Computing the Provenance of Art

By Rob Sanderson, Semantic Architect for the J Paul Getty Trust

In this connected age, if information is not on the web, then for the majority of people it does not exist. As data becomes more and more connected within and across organizations, it is also moving to the web as a way to make it more accessible, discoverable and most importantly usable.  Unless privacy issues dictate otherwise, if data is not on the web, then it does not exist for the purposes of scholarship. Data about the history of people, places, objects and their complex interrelationships avoids many of the privacy issues, and is a perfect domain for this work.

Computers are capable of very detailed analysis over huge amounts of information, often termed “big data”, but only when that data is represented clearly and consistently. The description of art is a collective human effort, and thus in order to gain the benefits of machines doing macro-level analysis, those descriptions need to be consistently created and connected across institutions and projects. The descriptions needed to model history in terms that machines can understand and compute on are more complex than the same concepts expressed in human language, as machines lack the context to understand the difference between a person and a painting, unless told.

Several organizations have begun to work together to come up with an understandable set of guidelines and data models for how to do this, focused on the model derived from the American Art Collaborative project.
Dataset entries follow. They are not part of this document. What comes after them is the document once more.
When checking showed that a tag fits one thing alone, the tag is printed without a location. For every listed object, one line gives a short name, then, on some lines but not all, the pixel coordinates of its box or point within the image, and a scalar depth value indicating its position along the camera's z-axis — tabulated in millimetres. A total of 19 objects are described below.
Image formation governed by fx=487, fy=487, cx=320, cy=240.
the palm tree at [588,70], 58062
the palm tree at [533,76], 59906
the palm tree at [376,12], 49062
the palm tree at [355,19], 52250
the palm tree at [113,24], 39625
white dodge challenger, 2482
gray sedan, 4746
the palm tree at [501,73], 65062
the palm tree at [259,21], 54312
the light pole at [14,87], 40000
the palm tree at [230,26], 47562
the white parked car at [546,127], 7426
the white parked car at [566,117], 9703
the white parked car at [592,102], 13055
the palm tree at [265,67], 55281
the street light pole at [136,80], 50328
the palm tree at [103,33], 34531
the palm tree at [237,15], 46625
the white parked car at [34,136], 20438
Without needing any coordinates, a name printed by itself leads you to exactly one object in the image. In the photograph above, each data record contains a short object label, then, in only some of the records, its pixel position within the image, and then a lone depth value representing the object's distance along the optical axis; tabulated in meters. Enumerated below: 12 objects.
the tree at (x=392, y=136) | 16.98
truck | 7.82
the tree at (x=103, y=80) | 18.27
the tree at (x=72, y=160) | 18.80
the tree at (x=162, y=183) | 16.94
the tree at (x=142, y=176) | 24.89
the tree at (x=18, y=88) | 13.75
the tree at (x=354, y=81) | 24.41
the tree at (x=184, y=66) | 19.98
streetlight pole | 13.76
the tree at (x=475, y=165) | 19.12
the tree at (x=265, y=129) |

It adopts current best practices for usability and design of models defined in Linked Open Data (LOD), and is one of several emerging champions for the notion of Linked Open Usable Data (LOUD!). The model makes the simple things easy and the complex things possible, expressed in a way that is easy for software developers without PhDs in both art history and computer science to work with.

At the Getty Research Institute, is being used to recondition and republish the Provenance Index, a dataset of events in which the ownership of an object changed. The events are described based on primary source evidence from the archives of art dealers, from sales catalogs of auction houses, and other similar research. The objects and people are also described, and connected where possible to other datasets.  This work mirrors other ongoing Linked Open Data work around the Getty, such as the Museum collection (including the provenance) being expressed using the same model, and the description of conservation science and its literature in the Getty Conservation Institute. The Getty Vocabularies are already available as LOD, and work is ongoing to add the important Usability aspect.

Much of this information is being managed in a data platform called Arches. It was originally funded by the Getty Conservation Institute to look after information about immobile cultural heritage, such as temples or rock carvings, in war torn states, but that scope has since broadened to encompass many of the data requirements for cultural heritage in general. Arches provides human user interfaces on top of the data, both for creating and editing records and searching and displaying them to end users. It allows art historians to create and publish data in a consistent, connected and collaborative way — the three “C”s that drive Getty’s digital mission.